Core Concepts
Understanding DSPy.rb’s core concepts is essential for building reliable LLM applications. This section covers the fundamental building blocks and how they work together.
The Building Blocks
DSPy.rb is built on these main concepts:
Signatures
Define what your LLM operations should do - the inputs and outputs. Think of them as type-safe contracts for AI operations.
Modules
Implement how to achieve what signatures define. Modules are composable units that can be combined to build complex workflows.
Memory
Store and retrieve information across interactions to build stateful agents that remember user preferences and context.
Toolsets
Group related tools in a single class for agent integration.

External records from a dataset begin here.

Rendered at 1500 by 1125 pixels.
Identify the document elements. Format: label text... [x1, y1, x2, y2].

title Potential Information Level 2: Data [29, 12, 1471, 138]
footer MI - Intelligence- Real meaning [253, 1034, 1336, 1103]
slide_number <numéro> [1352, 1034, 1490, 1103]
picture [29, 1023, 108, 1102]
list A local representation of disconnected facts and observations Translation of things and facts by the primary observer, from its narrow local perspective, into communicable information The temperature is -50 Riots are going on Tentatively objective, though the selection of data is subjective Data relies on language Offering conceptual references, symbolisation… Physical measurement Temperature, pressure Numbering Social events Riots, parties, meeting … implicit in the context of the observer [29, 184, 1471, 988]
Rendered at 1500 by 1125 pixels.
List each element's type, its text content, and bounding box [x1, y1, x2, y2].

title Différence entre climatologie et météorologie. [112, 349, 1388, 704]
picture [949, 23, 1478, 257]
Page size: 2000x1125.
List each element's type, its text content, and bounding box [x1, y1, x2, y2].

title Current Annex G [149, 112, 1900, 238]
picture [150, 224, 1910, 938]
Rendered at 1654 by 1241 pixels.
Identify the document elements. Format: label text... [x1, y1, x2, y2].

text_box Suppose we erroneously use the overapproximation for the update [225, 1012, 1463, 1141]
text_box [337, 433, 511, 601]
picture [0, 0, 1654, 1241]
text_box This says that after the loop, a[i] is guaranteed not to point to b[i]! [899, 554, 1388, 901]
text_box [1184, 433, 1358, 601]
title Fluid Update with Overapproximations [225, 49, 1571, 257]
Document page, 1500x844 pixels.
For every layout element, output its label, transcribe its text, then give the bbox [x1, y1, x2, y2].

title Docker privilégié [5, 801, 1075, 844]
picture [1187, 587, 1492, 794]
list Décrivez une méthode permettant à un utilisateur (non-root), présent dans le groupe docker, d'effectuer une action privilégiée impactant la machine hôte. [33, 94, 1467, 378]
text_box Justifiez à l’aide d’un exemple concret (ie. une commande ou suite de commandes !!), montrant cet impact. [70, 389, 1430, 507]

Toolsets provide agents with capabilities like memory operations, file access, and API calls.
Predictors
Connect your modules to language models with different strategies like chain-of-thought reasoning or tool use.
CodeAct
Enable AI agents to dynamically write and execute Ruby code for creative problem-solving.
Examples
Learn from real-world use cases and patterns that demonstrate best practices for common scenarios.
Start Learning
We recommend reading through these concepts in order:
- Start with Signatures to understand input/output contracts
- Move to Modules to learn how to build workflows
- Learn about Memory for stateful agents
- Explore Toolsets for agent capabilities
- Study Predictors for different reasoning strategies
- Learn about CodeAct for dynamic code generation
- Study Examples to see everything in action
Each concept builds on the previous ones, creating a comprehensive framework for LLM development.